Problem to solve: Filter the lines below, copying only those with the string "thanks".

(Rendered images with source text)
• • • • • • •

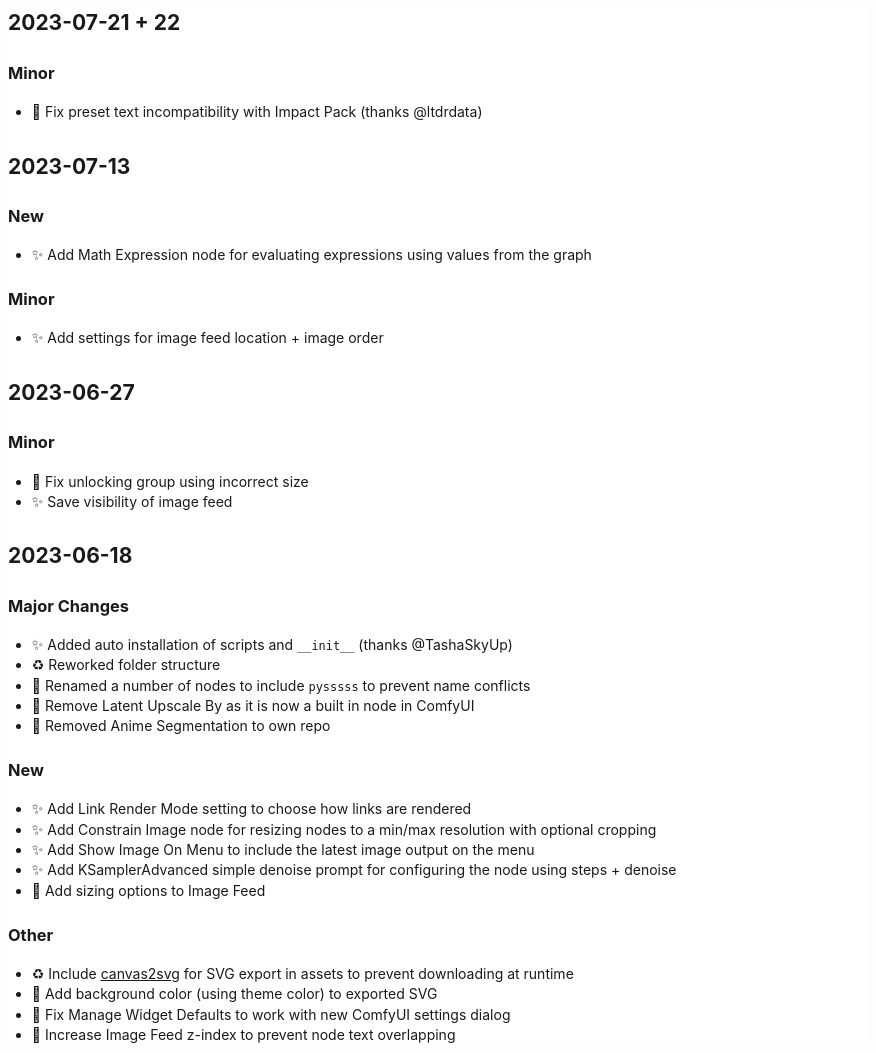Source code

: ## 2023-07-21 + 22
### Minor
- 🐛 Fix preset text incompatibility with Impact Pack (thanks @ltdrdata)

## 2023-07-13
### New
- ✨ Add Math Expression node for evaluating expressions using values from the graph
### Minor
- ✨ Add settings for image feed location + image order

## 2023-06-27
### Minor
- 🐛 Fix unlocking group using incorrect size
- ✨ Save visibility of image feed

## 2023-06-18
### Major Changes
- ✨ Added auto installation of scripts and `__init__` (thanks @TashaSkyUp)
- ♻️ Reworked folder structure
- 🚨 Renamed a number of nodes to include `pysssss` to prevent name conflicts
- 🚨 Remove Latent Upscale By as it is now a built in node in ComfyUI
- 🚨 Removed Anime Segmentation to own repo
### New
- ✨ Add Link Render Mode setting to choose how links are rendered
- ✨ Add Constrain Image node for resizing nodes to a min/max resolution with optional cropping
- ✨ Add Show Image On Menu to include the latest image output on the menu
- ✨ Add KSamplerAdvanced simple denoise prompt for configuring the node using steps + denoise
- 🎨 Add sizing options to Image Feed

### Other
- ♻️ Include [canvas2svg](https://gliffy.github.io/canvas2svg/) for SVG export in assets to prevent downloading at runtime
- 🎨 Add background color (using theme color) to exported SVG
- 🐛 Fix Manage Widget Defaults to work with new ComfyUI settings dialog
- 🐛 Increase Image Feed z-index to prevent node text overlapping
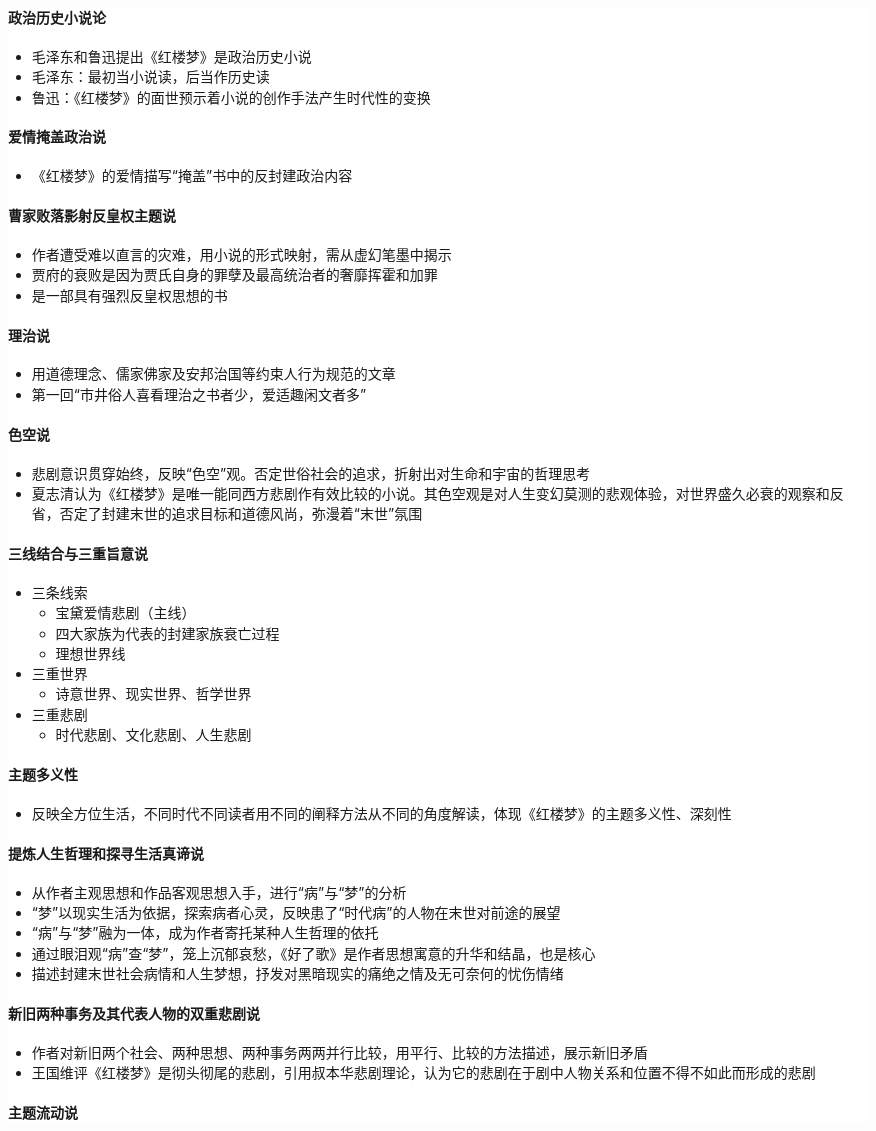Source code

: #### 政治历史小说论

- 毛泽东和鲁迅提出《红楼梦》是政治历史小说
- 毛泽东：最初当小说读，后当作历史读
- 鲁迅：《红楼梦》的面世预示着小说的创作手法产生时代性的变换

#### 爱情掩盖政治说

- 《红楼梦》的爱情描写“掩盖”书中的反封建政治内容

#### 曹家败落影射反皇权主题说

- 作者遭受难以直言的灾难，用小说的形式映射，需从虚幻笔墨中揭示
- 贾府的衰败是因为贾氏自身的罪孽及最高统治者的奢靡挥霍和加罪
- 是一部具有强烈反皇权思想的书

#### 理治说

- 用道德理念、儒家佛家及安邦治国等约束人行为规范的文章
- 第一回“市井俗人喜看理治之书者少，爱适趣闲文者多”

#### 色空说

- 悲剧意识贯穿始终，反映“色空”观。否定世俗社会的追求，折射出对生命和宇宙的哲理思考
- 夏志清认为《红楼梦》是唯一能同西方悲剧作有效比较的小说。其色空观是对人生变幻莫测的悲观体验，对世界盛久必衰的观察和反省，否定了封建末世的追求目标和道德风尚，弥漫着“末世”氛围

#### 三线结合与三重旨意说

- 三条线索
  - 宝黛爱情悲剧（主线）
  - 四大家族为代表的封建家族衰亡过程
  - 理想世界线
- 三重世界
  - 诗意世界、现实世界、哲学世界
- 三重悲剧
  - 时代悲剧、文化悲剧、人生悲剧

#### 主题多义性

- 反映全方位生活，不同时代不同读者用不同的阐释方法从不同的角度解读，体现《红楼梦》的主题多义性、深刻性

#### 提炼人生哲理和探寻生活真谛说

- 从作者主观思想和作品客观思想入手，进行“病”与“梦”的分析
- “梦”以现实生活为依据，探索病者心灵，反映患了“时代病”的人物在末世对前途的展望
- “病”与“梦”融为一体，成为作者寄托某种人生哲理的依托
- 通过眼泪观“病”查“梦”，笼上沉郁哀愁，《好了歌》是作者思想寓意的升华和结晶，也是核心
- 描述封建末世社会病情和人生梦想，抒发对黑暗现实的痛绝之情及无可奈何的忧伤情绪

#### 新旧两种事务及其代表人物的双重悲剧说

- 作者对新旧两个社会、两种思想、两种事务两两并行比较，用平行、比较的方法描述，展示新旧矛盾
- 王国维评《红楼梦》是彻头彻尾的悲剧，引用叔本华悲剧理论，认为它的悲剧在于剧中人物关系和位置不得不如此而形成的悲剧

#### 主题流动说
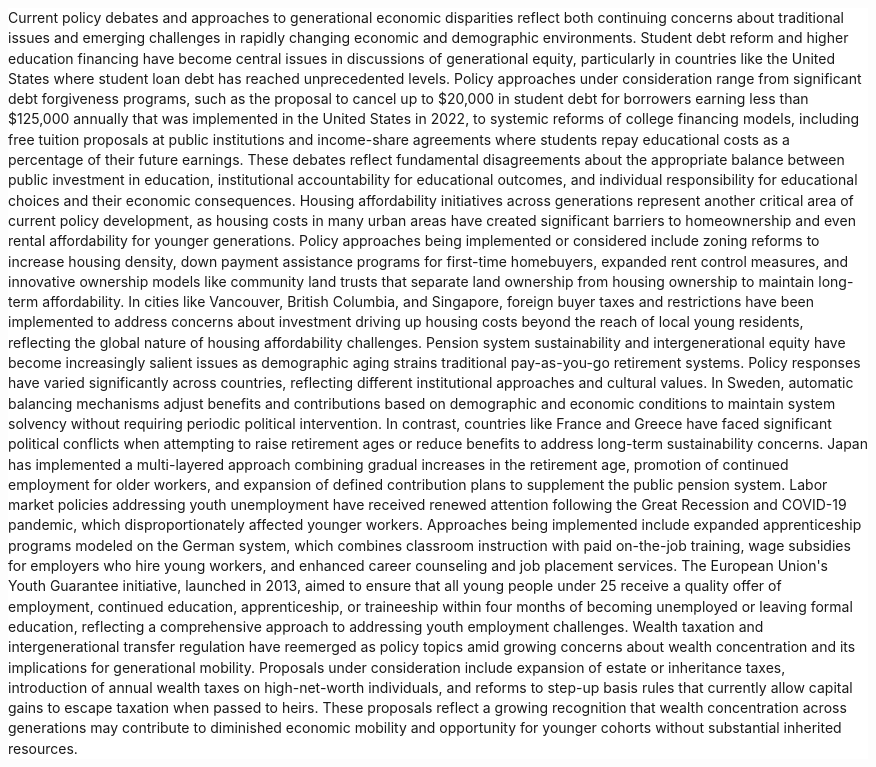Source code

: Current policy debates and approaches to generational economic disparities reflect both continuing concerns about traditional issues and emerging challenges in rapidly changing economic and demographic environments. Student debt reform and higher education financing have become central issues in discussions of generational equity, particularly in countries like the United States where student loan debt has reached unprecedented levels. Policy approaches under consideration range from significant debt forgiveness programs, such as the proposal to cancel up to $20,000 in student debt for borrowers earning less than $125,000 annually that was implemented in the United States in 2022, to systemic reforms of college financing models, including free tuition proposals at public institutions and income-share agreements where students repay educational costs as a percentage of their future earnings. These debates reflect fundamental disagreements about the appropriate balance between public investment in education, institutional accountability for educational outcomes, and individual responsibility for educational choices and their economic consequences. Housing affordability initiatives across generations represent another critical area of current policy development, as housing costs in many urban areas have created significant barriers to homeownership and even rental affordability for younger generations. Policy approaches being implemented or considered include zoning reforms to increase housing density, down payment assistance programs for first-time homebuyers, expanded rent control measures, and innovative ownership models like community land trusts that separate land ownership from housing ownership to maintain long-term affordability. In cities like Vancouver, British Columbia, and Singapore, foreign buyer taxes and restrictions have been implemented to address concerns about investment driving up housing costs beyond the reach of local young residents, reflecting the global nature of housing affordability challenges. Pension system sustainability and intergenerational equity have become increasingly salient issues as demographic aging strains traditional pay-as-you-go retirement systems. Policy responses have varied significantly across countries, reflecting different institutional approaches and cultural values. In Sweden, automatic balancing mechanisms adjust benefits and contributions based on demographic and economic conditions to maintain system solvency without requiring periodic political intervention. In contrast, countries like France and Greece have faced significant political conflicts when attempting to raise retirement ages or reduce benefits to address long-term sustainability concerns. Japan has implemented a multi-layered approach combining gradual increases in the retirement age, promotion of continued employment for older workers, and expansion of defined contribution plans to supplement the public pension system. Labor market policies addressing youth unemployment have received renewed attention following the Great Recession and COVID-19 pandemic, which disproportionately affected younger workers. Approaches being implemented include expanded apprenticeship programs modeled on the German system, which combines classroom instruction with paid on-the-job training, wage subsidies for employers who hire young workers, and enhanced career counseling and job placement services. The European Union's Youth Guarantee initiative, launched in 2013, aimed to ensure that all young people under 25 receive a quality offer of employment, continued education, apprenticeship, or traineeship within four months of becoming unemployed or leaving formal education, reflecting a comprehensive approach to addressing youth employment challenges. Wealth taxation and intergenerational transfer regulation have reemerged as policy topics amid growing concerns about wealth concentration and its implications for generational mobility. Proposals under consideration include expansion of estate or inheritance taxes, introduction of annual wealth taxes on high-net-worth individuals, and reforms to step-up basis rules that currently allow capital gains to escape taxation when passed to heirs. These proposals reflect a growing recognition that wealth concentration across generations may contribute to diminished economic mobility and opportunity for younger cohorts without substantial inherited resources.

• • • • • • •

Task answer:
- 🐛 Fix preset text incompatibility with Impact Pack (thanks @ltdrdata)
- ✨ Added auto installation of scripts and `__init__` (thanks @TashaSkyUp)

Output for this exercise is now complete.